Я наклоняюсь к нему, понижая голос так, чтобы никто ничего не слышал:
— Ты, идиот безмозглый! Я не собираюсь дважды повторять одно и то же: сиди и помалкивай, в этом ли зале или в любом другом месте, где тебя могут ненароком подслушать, comprende? Я не хочу, чтобы все наши усилия пошли прахом только потому, что тебя услышит какой-нибудь репортер или судебный чиновник. Услышит, что ты несешь! Либо ты делаешь то, что я говорю, либо мы сматываемся, все четверо!
Рокеры глядят сначала на него, потом на меня.
— Делай, что он говорит, старик, — шепчет Таракан.
Одинокий Волк всем телом разворачивается к нему, насколько позволяет кресло.

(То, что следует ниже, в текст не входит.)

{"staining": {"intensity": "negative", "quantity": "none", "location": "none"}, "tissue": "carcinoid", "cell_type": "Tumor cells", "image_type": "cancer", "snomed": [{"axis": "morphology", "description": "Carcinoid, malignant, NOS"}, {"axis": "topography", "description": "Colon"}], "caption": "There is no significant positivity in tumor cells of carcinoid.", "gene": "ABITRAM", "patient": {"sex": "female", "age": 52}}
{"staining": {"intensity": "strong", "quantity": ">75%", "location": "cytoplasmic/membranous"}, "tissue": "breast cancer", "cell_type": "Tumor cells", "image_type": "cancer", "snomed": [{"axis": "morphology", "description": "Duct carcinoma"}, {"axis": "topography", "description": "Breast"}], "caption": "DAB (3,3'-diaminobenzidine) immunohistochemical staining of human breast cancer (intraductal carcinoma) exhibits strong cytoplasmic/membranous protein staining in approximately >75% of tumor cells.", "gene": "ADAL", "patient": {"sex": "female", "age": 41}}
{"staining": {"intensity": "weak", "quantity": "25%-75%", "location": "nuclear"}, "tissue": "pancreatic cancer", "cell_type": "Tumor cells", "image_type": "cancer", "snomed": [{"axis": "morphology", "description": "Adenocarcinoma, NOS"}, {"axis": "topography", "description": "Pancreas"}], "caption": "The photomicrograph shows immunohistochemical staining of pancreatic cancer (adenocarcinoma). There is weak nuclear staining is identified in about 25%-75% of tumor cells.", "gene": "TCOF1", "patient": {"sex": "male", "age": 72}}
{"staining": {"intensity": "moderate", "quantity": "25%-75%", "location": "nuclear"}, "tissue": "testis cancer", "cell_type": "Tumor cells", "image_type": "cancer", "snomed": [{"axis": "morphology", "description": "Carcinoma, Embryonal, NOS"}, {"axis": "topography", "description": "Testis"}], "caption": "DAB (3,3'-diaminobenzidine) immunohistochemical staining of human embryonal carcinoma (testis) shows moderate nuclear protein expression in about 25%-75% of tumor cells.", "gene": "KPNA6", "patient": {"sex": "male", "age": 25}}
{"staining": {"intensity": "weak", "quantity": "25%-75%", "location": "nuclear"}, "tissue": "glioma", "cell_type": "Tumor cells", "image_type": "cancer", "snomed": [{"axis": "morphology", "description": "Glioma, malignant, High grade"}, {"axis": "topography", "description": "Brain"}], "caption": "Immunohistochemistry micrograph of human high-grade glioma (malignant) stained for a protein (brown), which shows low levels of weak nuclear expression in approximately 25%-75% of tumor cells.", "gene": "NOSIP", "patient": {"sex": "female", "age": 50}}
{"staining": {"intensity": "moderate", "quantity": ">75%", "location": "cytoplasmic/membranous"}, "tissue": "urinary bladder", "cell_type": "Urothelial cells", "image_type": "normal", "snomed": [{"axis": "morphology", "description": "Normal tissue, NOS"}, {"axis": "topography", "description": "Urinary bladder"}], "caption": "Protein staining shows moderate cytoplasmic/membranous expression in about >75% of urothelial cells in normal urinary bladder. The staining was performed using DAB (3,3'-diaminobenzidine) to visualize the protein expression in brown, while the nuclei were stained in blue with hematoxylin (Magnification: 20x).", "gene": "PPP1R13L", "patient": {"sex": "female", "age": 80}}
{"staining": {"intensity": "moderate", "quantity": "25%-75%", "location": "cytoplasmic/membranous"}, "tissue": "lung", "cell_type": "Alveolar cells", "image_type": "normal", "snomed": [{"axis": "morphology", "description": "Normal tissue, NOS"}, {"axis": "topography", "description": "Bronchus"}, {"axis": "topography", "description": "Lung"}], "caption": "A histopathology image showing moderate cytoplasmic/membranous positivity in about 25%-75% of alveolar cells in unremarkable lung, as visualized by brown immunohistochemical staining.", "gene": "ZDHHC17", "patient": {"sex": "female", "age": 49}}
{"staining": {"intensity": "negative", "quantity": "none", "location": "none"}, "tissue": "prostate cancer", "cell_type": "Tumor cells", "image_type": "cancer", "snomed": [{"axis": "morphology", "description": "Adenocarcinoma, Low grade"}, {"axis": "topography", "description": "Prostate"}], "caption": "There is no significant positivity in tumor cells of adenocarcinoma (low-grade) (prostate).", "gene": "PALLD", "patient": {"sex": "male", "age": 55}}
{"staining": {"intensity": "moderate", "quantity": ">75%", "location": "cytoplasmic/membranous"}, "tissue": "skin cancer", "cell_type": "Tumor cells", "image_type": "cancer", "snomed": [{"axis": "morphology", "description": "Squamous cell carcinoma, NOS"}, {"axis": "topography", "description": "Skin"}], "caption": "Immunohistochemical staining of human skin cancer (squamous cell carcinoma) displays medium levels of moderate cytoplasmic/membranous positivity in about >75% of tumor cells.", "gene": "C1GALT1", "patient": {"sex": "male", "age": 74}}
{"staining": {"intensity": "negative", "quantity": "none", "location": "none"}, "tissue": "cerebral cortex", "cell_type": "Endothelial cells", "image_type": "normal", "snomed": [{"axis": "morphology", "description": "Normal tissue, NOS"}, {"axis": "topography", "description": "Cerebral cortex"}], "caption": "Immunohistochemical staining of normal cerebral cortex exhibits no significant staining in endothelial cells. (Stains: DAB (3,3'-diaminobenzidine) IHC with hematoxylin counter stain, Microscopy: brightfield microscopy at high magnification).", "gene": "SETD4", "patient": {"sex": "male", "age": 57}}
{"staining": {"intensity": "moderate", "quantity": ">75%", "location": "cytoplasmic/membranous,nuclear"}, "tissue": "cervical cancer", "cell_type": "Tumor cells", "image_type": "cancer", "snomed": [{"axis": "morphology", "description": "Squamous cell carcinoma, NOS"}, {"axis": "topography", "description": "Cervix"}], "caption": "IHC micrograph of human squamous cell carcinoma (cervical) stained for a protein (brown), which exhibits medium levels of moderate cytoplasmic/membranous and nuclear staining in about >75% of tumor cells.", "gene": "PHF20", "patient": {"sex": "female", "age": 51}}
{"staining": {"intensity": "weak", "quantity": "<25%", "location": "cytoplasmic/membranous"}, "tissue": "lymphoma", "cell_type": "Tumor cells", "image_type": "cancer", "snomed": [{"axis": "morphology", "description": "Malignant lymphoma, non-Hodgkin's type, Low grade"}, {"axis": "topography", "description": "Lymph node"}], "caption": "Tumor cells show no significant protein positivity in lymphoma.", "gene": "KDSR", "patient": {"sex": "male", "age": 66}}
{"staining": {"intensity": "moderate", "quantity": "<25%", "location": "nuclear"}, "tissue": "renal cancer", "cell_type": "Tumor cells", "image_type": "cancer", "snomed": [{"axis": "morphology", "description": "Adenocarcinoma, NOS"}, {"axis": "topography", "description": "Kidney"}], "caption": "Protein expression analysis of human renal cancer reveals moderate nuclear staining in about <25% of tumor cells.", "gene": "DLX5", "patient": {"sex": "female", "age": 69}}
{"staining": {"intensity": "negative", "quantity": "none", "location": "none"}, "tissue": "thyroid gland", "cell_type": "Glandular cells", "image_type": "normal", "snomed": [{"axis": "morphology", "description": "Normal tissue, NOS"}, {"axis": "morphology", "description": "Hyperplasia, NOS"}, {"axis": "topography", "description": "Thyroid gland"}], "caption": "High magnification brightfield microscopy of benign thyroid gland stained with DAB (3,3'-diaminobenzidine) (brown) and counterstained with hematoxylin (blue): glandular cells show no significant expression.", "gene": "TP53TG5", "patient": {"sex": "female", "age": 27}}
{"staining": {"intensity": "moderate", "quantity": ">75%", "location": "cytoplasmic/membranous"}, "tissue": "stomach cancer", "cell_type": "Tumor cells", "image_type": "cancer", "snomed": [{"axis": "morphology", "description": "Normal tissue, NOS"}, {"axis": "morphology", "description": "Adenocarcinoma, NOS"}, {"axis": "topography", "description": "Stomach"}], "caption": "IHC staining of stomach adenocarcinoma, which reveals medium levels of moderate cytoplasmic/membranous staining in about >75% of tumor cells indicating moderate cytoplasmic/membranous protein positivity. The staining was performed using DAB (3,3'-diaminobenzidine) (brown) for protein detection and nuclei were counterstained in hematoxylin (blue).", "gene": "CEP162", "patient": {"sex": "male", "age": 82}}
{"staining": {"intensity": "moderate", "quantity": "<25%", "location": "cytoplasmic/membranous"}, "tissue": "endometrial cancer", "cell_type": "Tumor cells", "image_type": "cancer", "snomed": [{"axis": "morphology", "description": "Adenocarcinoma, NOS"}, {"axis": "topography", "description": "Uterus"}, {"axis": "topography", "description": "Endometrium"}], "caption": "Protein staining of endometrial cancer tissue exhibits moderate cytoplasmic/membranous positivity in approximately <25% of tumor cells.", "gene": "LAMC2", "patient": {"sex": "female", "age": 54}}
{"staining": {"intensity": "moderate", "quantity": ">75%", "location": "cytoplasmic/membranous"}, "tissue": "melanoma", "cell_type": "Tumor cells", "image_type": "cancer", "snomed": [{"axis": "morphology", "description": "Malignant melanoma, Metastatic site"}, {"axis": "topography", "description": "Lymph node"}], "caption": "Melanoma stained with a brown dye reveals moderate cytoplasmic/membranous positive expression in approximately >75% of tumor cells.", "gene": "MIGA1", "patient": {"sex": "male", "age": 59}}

— Подумай обо всех нас, — добавляет Голландец. Впервые я вижу, что они пробуют утвердить себя как личности, а не как пешки, позволяющие Одинокому Волку не только говорить, но и думать за себя.
— Не подставляй всех только потому, что тебе что-то не по нутру, — говорит он.
— Всем нам жить охота, — умоляюще произносит Гусь. — Ты же знаешь, Волк, мы с тобой заодно, но сейчас не упрямься, старик. Пожалуйста.
Одинокий Волк явно захвачен врасплох этими неожиданными поползновениями на самостоятельность.
— Бог с вами, я просто ругнулся! — Он кладет руку Гусю на плечо. — Ругнулся, вот и все. Вы ж меня знаете.
— Да, я тебя знаю, — отвечает Гусь. Раньше я не замечал, чтобы он пробовал тягаться с Одиноким Волком. — Потому и говорю.
— Я же сказал, что ругнулся. В конце концов… чем мне его пронять, если он мне даже пикнуть не дает?
— Сам соображай, — отвечает Таракан.
— Ладно, — говорю я. — Замнем. Но чтобы больше никакой самодеятельности. Это ко всем вам относится.
— Согласен. — Одинокий Волк откидывается на спинку стула.
— А что будем делать с убитой горем матерью? — спрашивает Томми. Он не привык еще к подобным сюрпризам и встревожен.